Ford wanted to spread his nefarious lies about Jews to an even wider audience. Between 1920 and 1923, he wrote four books attacking Jews and describing them as uniquely evil and dangerous. The International Jew came out in 1920 and was followed by three sequels. All four volumes falsely accused Jews of controlling the world, being single-mindedly malevolent and dangerous, seeking to harm Christians, and of manufacturing claims of the deadly pogroms that were then sweeping Europe. They freely borrowed material from a famous Russian anti-Semitic forgery, The Protocols of the Elders of Zion, which falsely purported to be the minutes of a meeting of Jews gathering to plot their evil control of the world.

Ford’s books were immediate successes, translated into twelve languages and distributed world-wide. In in its first two years, The International Jew sold over 2 million copies. The fact that it bore Henry Ford’s name only added to its appeal and sense of respectability among people who admired the world-famous businessman. Ford was so intent on his hateful message reaching a wide audience that he refused to copywrite the books so that anyone was free to publish them without permission. Even today, the books remain in circulation, with no copywrite limiting their dissemination.

One early fan of Ford’s books was Adolf Hitler. In 1931, a reporter travelling from Detroit to Munich to interview Hitler and was startled to see a large picture of Henry Ford hanging on the wall above Hitler’s desk. “I regard Henry Ford as my inspiration” Hitler explained.

Back home in the United States, some outraged Jews and others were boycotting Ford products. Faced with the prospect of damage to his profits, Ford stopped the Dearborn Independent’s weekly anti-Jewish slanders, and in 1927 Ford made what was widely regarded at the time as a half-hearted apology for his relentless attacks on Jews. But his books continued to flourish, finding readers around the globe.

Henry Ford died in 1947, and in the decades since, his family and the Ford Motor Company have repudiated his anti-Semitism. Ford’s grandson, Henry Ford II, in particular, supported many Jewish organizations and charities. When the Holocaust movie Schindler’s List came out in 1997, the Ford Motor Company sponsored a nation-wide commercial-free screening on American television.

Yet the anti-Semitism of Henry Ford in the 1920s continues to affect the world today. The International Jew and his other anti-Semitic books remain widely available.

Dozens of editions are listed on Amazon alone, with many boasting hundreds of glowing five-star reviews.

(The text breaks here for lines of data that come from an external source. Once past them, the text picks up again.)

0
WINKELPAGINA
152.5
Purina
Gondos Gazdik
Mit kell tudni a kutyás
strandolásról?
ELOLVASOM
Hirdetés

Extremists use Ford as a source of inspiration and validation of their odious hatred.

This hatred has real world consequences. Anti-Semitic incidents have been rising globally; in the United States, the number of anti-Semitic attacks rose 37% between 2016 and 2017. In Britain, they rose 34%. A major 2014 study by the Anti-Defamation League found that over a quarter of the world’s population harbors anti-Semitic feelings.

At the same time, the number of people doubting figures about anti-Jewish attacks and violence is growing as well. A 2019 poll found that about a third of Britons know little or nothing about the Holocaust, while 5% had never heard of it. In France, 20% of people aged 18-34 have never heard of the Holocaust. In the United States, 9% of millennials have never heard of the Holocaust, and over 40% of people do not know what Auschwitz was.

This situation cries out for more education, not less. Instead of hiding Henry Ford’s anti-Semitism and whitewashing his legacy, we need to use it to educate our children about the disastrous consequences of Ford’s writings and how to counter them. It’s a terrible mistake to deliberately forget the past. We need to confront Henry Ford’s legacy head-on, exposing and debunking the anti-Semitism he espoused.